§ Task description: Count the lines in the records that hold the string "Security". Only the number should be given.

§ Data under study:
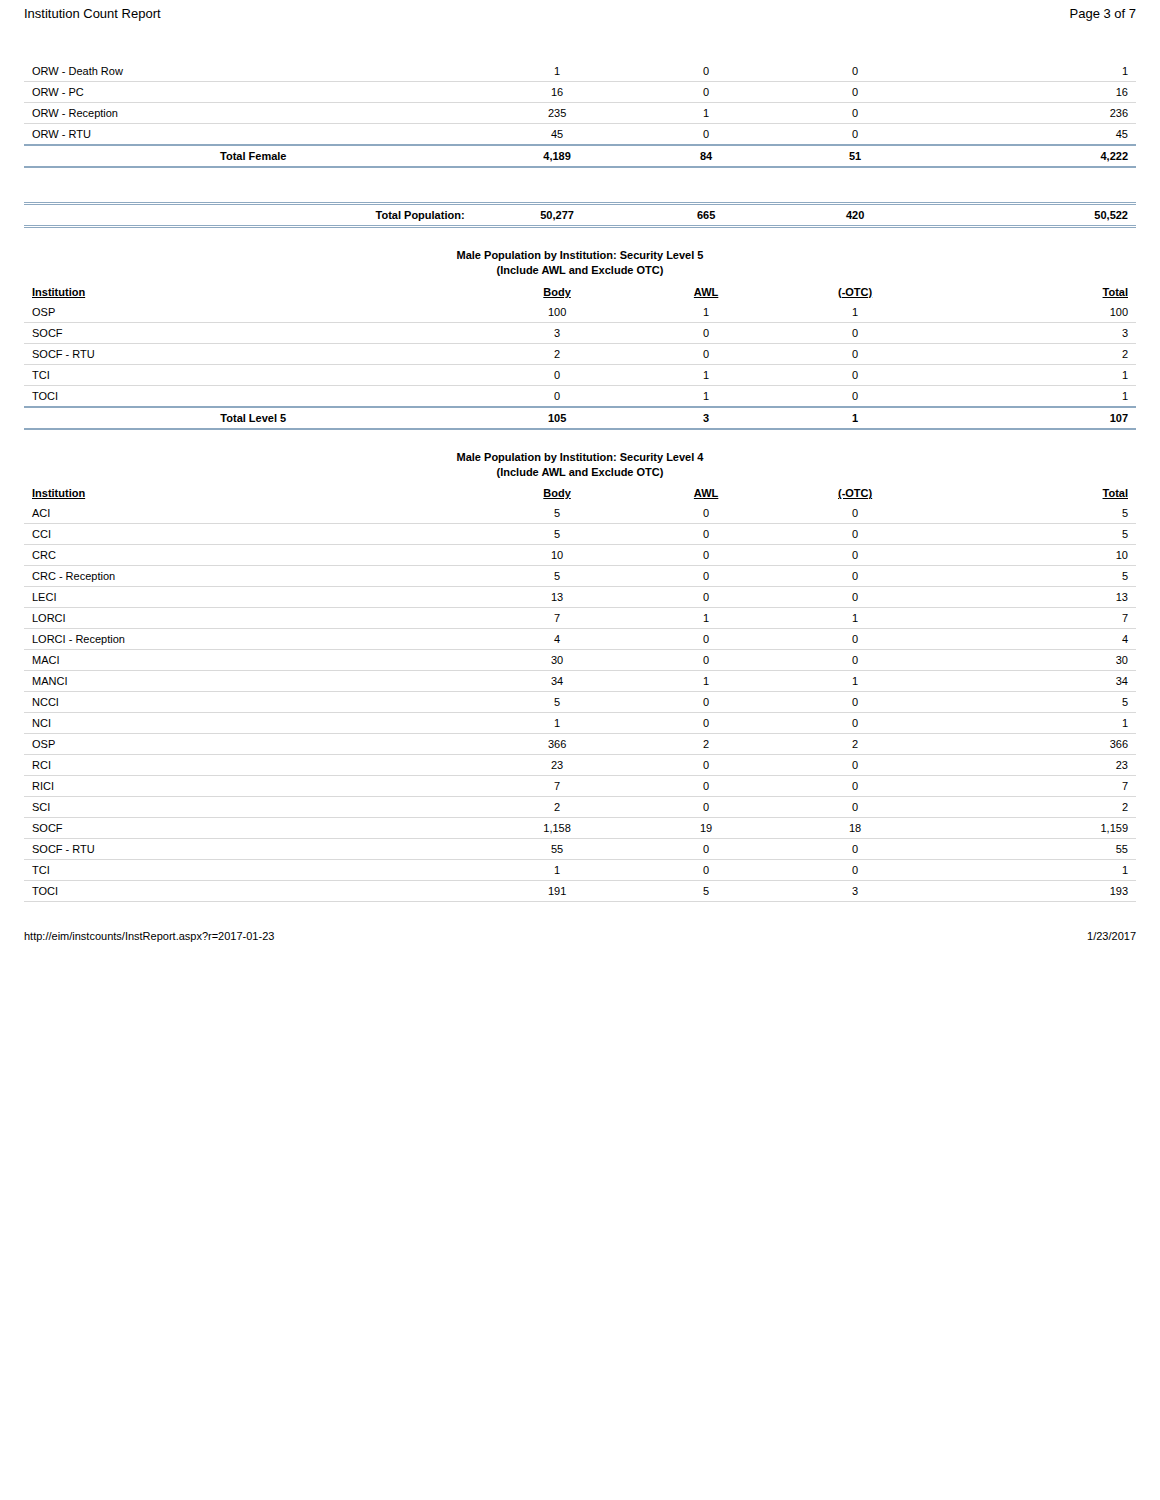Institution Count Report
Page 3 of 7
| ORW - Death Row | 1 | 0 | 0 | 1 |
| ORW - PC | 16 | 0 | 0 | 16 |
| ORW - Reception | 235 | 1 | 0 | 236 |
| ORW - RTU | 45 | 0 | 0 | 45 |
| Total Female | 4,189 | 84 | 51 | 4,222 |
| Total Population: | 50,277 | 665 | 420 | 50,522 |
Male Population by Institution: Security Level 5 (Include AWL and Exclude OTC)
| Institution | Body | AWL | (-OTC) | Total |
| --- | --- | --- | --- | --- |
| OSP | 100 | 1 | 1 | 100 |
| SOCF | 3 | 0 | 0 | 3 |
| SOCF - RTU | 2 | 0 | 0 | 2 |
| TCI | 0 | 1 | 0 | 1 |
| TOCI | 0 | 1 | 0 | 1 |
| Total Level 5 | 105 | 3 | 1 | 107 |
Male Population by Institution: Security Level 4 (Include AWL and Exclude OTC)
| Institution | Body | AWL | (-OTC) | Total |
| --- | --- | --- | --- | --- |
| ACI | 5 | 0 | 0 | 5 |
| CCI | 5 | 0 | 0 | 5 |
| CRC | 10 | 0 | 0 | 10 |
| CRC - Reception | 5 | 0 | 0 | 5 |
| LECI | 13 | 0 | 0 | 13 |
| LORCI | 7 | 1 | 1 | 7 |
| LORCI - Reception | 4 | 0 | 0 | 4 |
| MACI | 30 | 0 | 0 | 30 |
| MANCI | 34 | 1 | 1 | 34 |
| NCCI | 5 | 0 | 0 | 5 |
| NCI | 1 | 0 | 0 | 1 |
| OSP | 366 | 2 | 2 | 366 |
| RCI | 23 | 0 | 0 | 23 |
| RICI | 7 | 0 | 0 | 7 |
| SCI | 2 | 0 | 0 | 2 |
| SOCF | 1,158 | 19 | 18 | 1,159 |
| SOCF - RTU | 55 | 0 | 0 | 55 |
| TCI | 1 | 0 | 0 | 1 |
| TOCI | 191 | 5 | 3 | 193 |
http://eim/instcounts/InstReport.aspx?r=2017-01-23
1/23/2017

§ Solution to the exercise: 2